=== Directions ===
Copy out every line of text in the records below, word for word, and leave out the pictures.

*** Available data ***

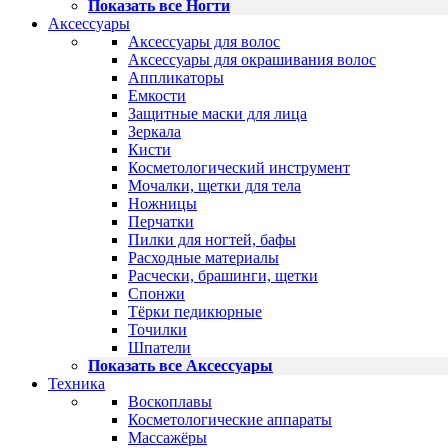
Показать все Ногти
Аксессуары
Аксессуары для волос
Аксессуары для окрашивания волос
Аппликаторы
Емкости
Защитные маски для лица
Зеркала
Кисти
Косметологический инструмент
Мочалки, щетки для тела
Ножницы
Перчатки
Пилки для ногтей, бафы
Расходные материалы
Расчески, брашинги, щетки
Спонжи
Тёрки педикюрные
Точилки
Шпатели
Показать все Аксессуары
Техника
Воскоплавы
Косметологические аппараты
Массажёры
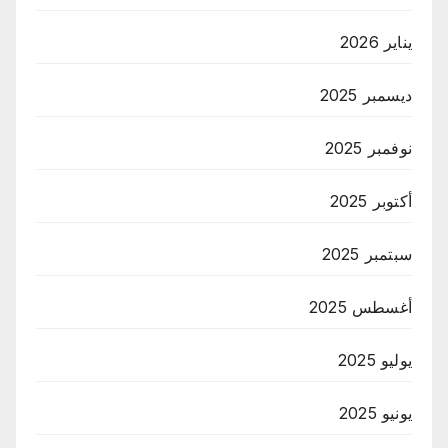
يناير 2026
ديسمبر 2025
نوفمبر 2025
أكتوبر 2025
سبتمبر 2025
أغسطس 2025
يوليو 2025
يونيو 2025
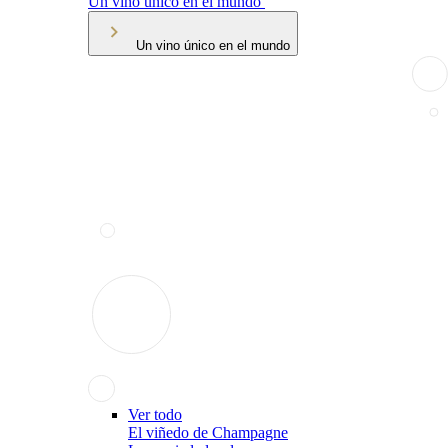
Un vino único en el mundo
Un vino único en el mundo
Ver todo
El viñedo de Champagne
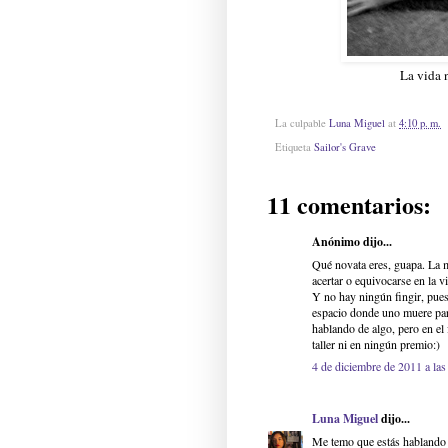
La vida n
La culpable
Luna Miguel
at
4:10 p. m.
Etiqueta
Sailor's Grave
11 comentarios:
Anónimo dijo...
Qué novata eres, guapa. La m
acertar o equivocarse en la v
Y no hay ningún fingir, pues 
espacio donde uno muere para
hablando de algo, pero en el
taller ni en ningún premio:)
4 de diciembre de 2011 a las
Luna Miguel
dijo...
Me temo que estás hablando d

*** End of Available data ***

=== Exercise answer ===
Показать все Ногти
Аксессуары
Аксессуары для волос
Аксессуары для окрашивания волос
Аппликаторы
Емкости
Защитные маски для лица
Зеркала
Кисти
Косметологический инструмент
Мочалки, щетки для тела
Ножницы
Перчатки
Пилки для ногтей, бафы
Расходные материалы
Расчески, брашинги, щетки
Спонжи
Тёрки педикюрные
Точилки
Шпатели
Показать все Аксессуары
Техника
Воскоплавы
Косметологические аппараты
Массажёры
يناير 2026
ديسمبر 2025
نوفمبر 2025
أكتوبر 2025
سبتمبر 2025
أغسطس 2025
يوليو 2025
يونيو 2025
Un vino único en el mundo
Un vino único en el mundo
Ver todo
El viñedo de Champagne
La vida n
La culpable
Luna Miguel
at
4:10 p. m.
Etiqueta
Sailor's Grave
11 comentarios:
Anónimo dijo...
Qué novata eres, guapa. La m
acertar o equivocarse en la v
Y no hay ningún fingir, pues 
espacio donde uno muere para
hablando de algo, pero en el
taller ni en ningún premio:)
4 de diciembre de 2011 a las
Luna Miguel
dijo...
Me temo que estás hablando d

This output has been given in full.